< back to publications

Early System Reliability Analysis for Cross-layer Soft Errors Resilience in Memory Arrays of Microprocessor Systems

Author(s): A. Vallero, A. Savino, A. Chatzidimitriou, M. Kaliorakis, M. Kooli, V. Riera, G. Di Natale, A. Bosio, R. Canal, D. Gizopoulos, S. Di Carlo

Journal: IEEE Transactions on Computers

Volume: 68

Issue: 5

Pages: 765-783

Doi : 10.1109/TC.2018.2887225

Cross-layer reliability is becoming the preferred solution when reliability is a concern in the design of a microprocessor-based system. Nevertheless, deciding how to distribute the error management across the different layers of the system is a very complex task that requires the support of dedicated frameworks for cross-layer reliability analysis.
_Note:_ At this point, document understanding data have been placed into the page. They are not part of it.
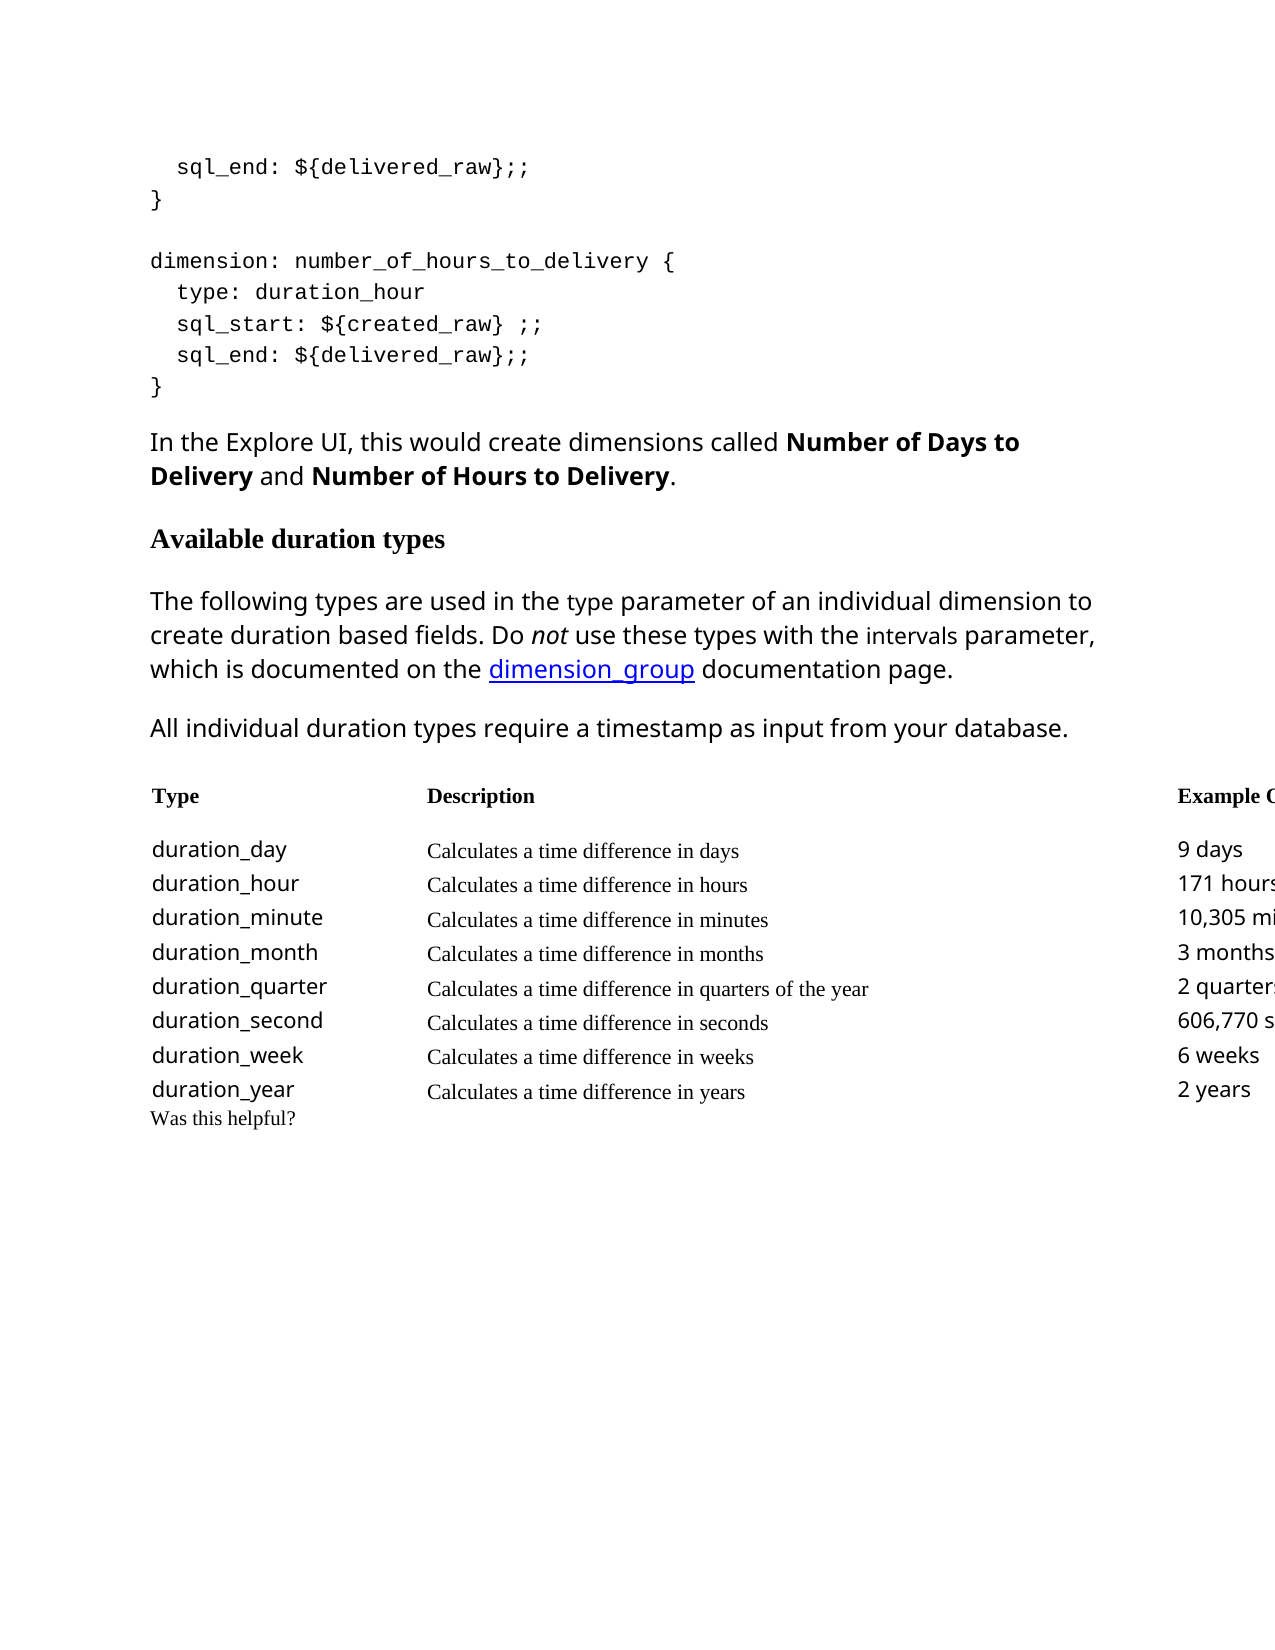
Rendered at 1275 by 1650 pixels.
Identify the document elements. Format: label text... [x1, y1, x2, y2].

table_cell duration_minute [150, 899, 425, 934]
table_header Example Output [1176, 756, 1275, 831]
table_cell Calculates a time difference in hours [425, 865, 1176, 899]
table_cell 171 hours [1176, 865, 1275, 899]
table_cell Calculates a time difference in days [425, 831, 1176, 865]
text Was this helpful? [150, 1106, 1125, 1129]
text sql_end: ${delivered_raw};; [150, 150, 1125, 181]
text The following types are used in the type parameter of an individual dimension to create duration based fields. Do not use these types with the intervals parameter, which is documented on the dimension_group documentation page. [150, 584, 1125, 686]
text type: duration_hour [150, 275, 1125, 306]
table_cell Calculates a time difference in weeks [425, 1037, 1176, 1071]
table_cell duration_quarter [150, 968, 425, 1002]
table_cell Calculates a time difference in years [425, 1071, 1176, 1106]
table_cell 2 years [1176, 1071, 1275, 1106]
table_cell Calculates a time difference in minutes [425, 899, 1176, 934]
table_header Type [150, 756, 425, 831]
table_cell Calculates a time difference in months [425, 934, 1176, 968]
table_cell 6 weeks [1176, 1037, 1275, 1071]
text } [150, 369, 1125, 400]
text } [150, 181, 1125, 212]
table_cell duration_hour [150, 865, 425, 899]
table_cell duration_year [150, 1071, 425, 1106]
table_cell 2 quarters [1176, 968, 1275, 1002]
table_cell duration_month [150, 934, 425, 968]
table_cell Calculates a time difference in seconds [425, 1003, 1176, 1037]
table_cell duration_week [150, 1037, 425, 1071]
table_cell 3 months [1176, 934, 1275, 968]
text sql_start: ${created_raw} ;; [150, 306, 1125, 337]
table_cell duration_day [150, 831, 425, 865]
table_cell 606,770 seconds [1176, 1003, 1275, 1037]
table_cell 9 days [1176, 831, 1275, 865]
table_cell duration_second [150, 1003, 425, 1037]
text All individual duration types require a timestamp as input from your database. [150, 711, 1125, 745]
text Available duration types [150, 522, 1125, 555]
table_header Description [425, 756, 1176, 831]
text In the Explore UI, this would create dimensions called Number of Days to Delivery and Number of Hours to Delivery. [150, 425, 1125, 493]
table_cell 10,305 minutes [1176, 899, 1275, 934]
table_cell Calculates a time difference in quarters of the year [425, 968, 1176, 1002]
text sql_end: ${delivered_raw};; [150, 337, 1125, 369]
text dimension: number_of_hours_to_delivery { [150, 244, 1125, 275]
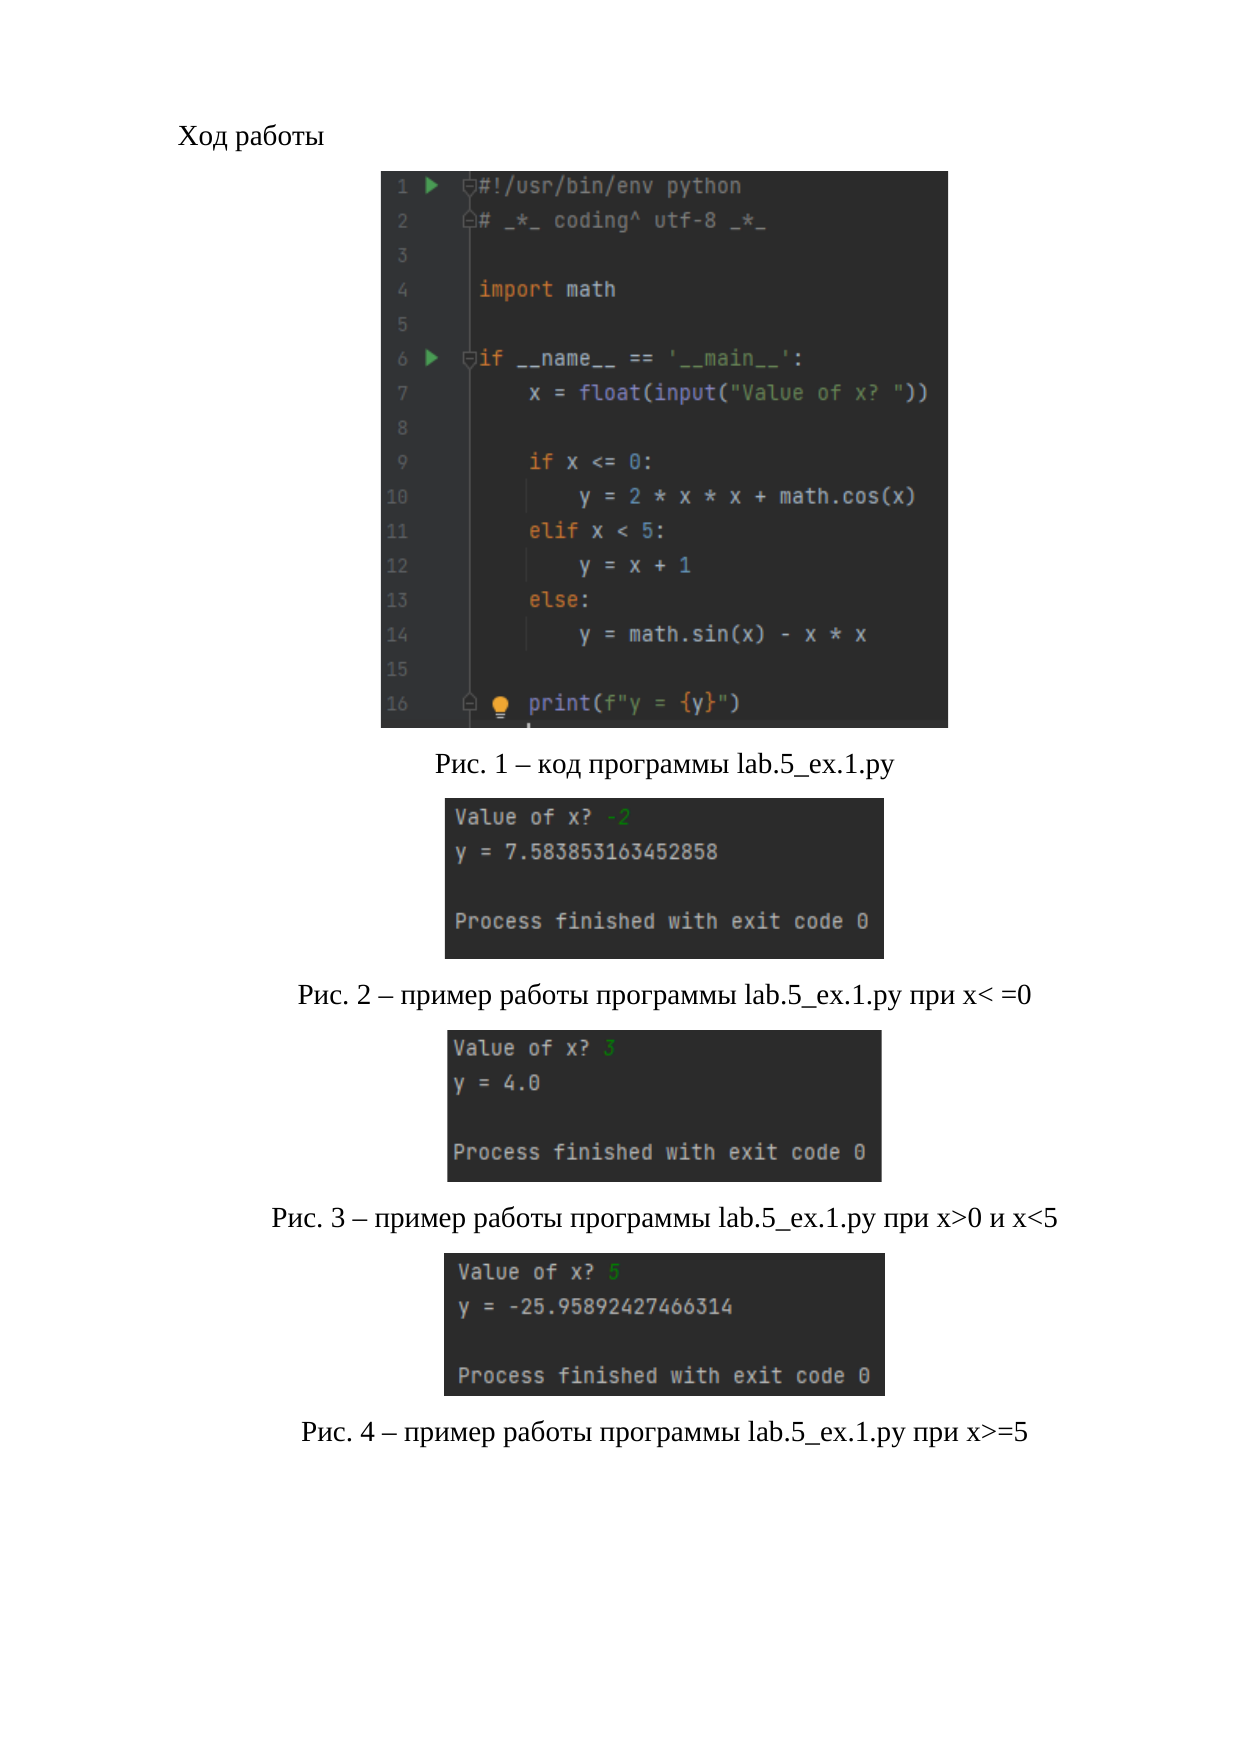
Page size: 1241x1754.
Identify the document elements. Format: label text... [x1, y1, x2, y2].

picture [444, 798, 884, 959]
picture [444, 1253, 885, 1396]
picture [380, 171, 949, 728]
text Рис. 3 – пример работы программы lab.5_ex.1.py при х>0 и x<5 [177, 1200, 1152, 1234]
text Рис. 1 – код программы lab.5_ex.1.py [177, 746, 1152, 779]
text Рис. 4 – пример работы программы lab.5_ex.1.py при x>=5 [177, 1414, 1152, 1448]
text Ход работы [177, 118, 1152, 152]
text Рис. 2 – пример работы программы lab.5_ex.1.py при х< =0 [177, 977, 1152, 1011]
picture [447, 1030, 882, 1182]
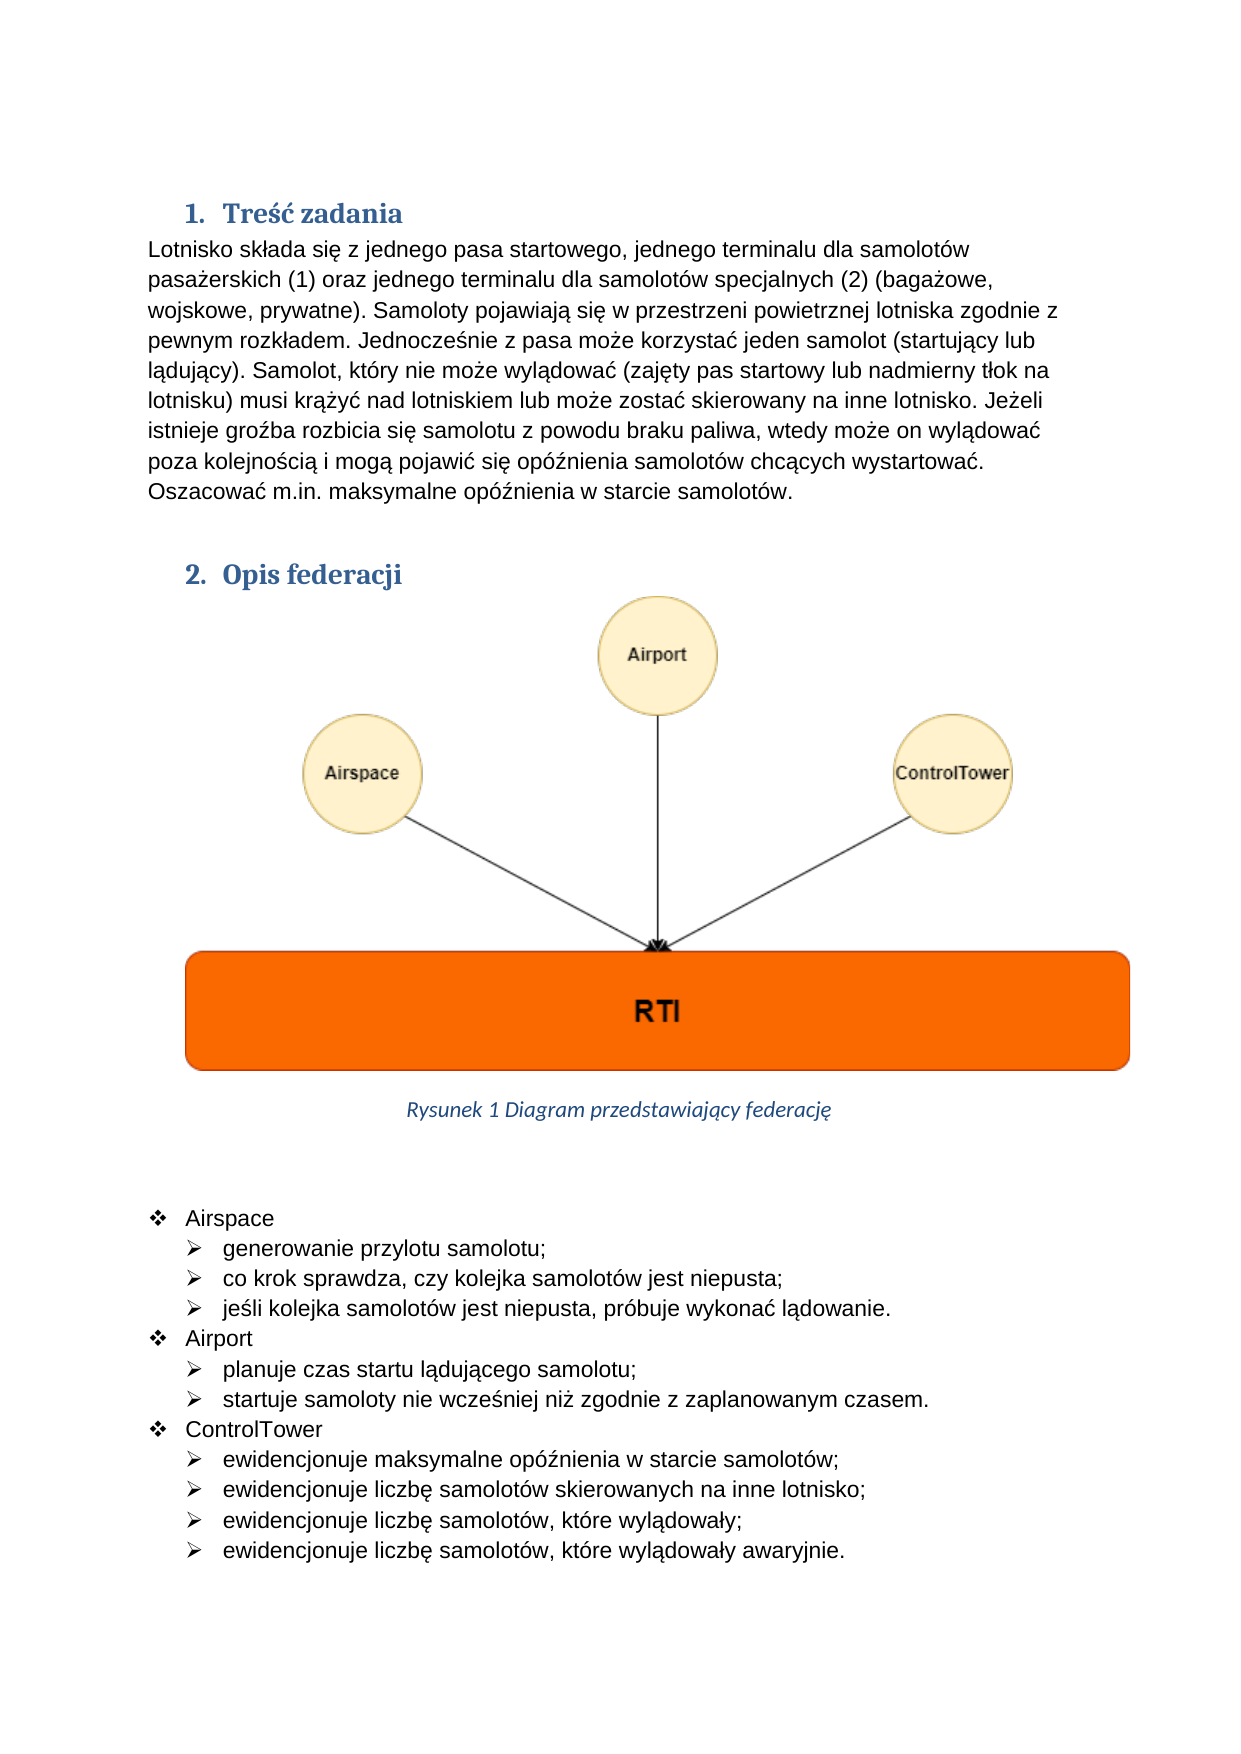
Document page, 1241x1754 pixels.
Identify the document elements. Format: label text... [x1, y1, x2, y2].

list jeśli kolejka samolotów jest niepusta, próbuje wykonać lądowanie. [185, 1295, 1093, 1322]
list Airspace [148, 1204, 1093, 1231]
list ewidencjonuje maksymalne opóźnienia w starcie samolotów; [185, 1446, 1093, 1473]
text Rysunek 1 Diagram przedstawiający federację [148, 1095, 1093, 1123]
list ewidencjonuje liczbę samolotów, które wylądowały; [185, 1507, 1093, 1533]
list generowanie przylotu samolotu; [185, 1235, 1093, 1261]
subtitle Treść zadania [185, 198, 1093, 231]
list ewidencjonuje liczbę samolotów, które wylądowały awaryjnie. [185, 1537, 1093, 1563]
list startuje samoloty nie wcześniej niż zgodnie z zaplanowanym czasem. [185, 1386, 1093, 1412]
list ControlTower [148, 1416, 1093, 1442]
subtitle Opis federacji [185, 558, 1093, 592]
text Lotnisko składa się z jednego pasa startowego, jednego terminalu dla samolotów pasażerskich (1) oraz jednego terminalu dla samolotów specjalnych (2) (bagażowe, wojskowe, prywatne). Samoloty pojawiają się w przestrzeni powietrznej lotniska zgodnie z pewnym rozkładem. Jednocześnie z pasa może korzystać jeden samolot (startujący lub lądujący). Samolot, który nie może wylądować (zajęty pas startowy lub nadmierny tłok na lotnisku) musi krążyć nad lotniskiem lub może zostać skierowany na inne lotnisko. Jeżeli istnieje groźba rozbicia się samolotu z powodu braku paliwa, wtedy może on wylądować poza kolejnością i mogą pojawić się opóźnienia samolotów chcących wystartować. Oszacować m.in. maksymalne opóźnienia w starcie samolotów. [148, 236, 1093, 504]
list co krok sprawdza, czy kolejka samolotów jest niepusta; [185, 1265, 1093, 1291]
list ewidencjonuje liczbę samolotów skierowanych na inne lotnisko; [185, 1476, 1093, 1503]
list Airport [148, 1325, 1093, 1352]
list planuje czas startu lądującego samolotu; [185, 1356, 1093, 1382]
picture [185, 596, 1130, 1071]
This paper proposes SyRA, a system-level cross-layer early reliability analysis framework for radiation induced soft errors in memory arrays of microprocessor-based systems. The framework exploits a multi-level hybrid Bayesian model to describe the target system and takes advantage of Bayesian inference to estimate different reliability metrics. SyRA implements several mechanisms and features to deal with the complexity of realistic models and implements a complete tool-chain that scales efficiently with the complexity of the system. The simulation time is significantly lower than micro-architecture level or RTL fault-i njection experiments with an accuracy high enough to take effective design decisions. To demonstrate the capability of SyRA, we analyzed the reliability of a set of microprocessor-based systems characterized by different microprocessor architectures (i.e., Intel x86, ARM Cortex-A15, ARM Cortex-A9) running both the Linux operating system or bare metal in the presence of single bit upsets caused by radiation induced soft errors. Each system under analysis executes different software workloads both from benchmark suites and from real applications.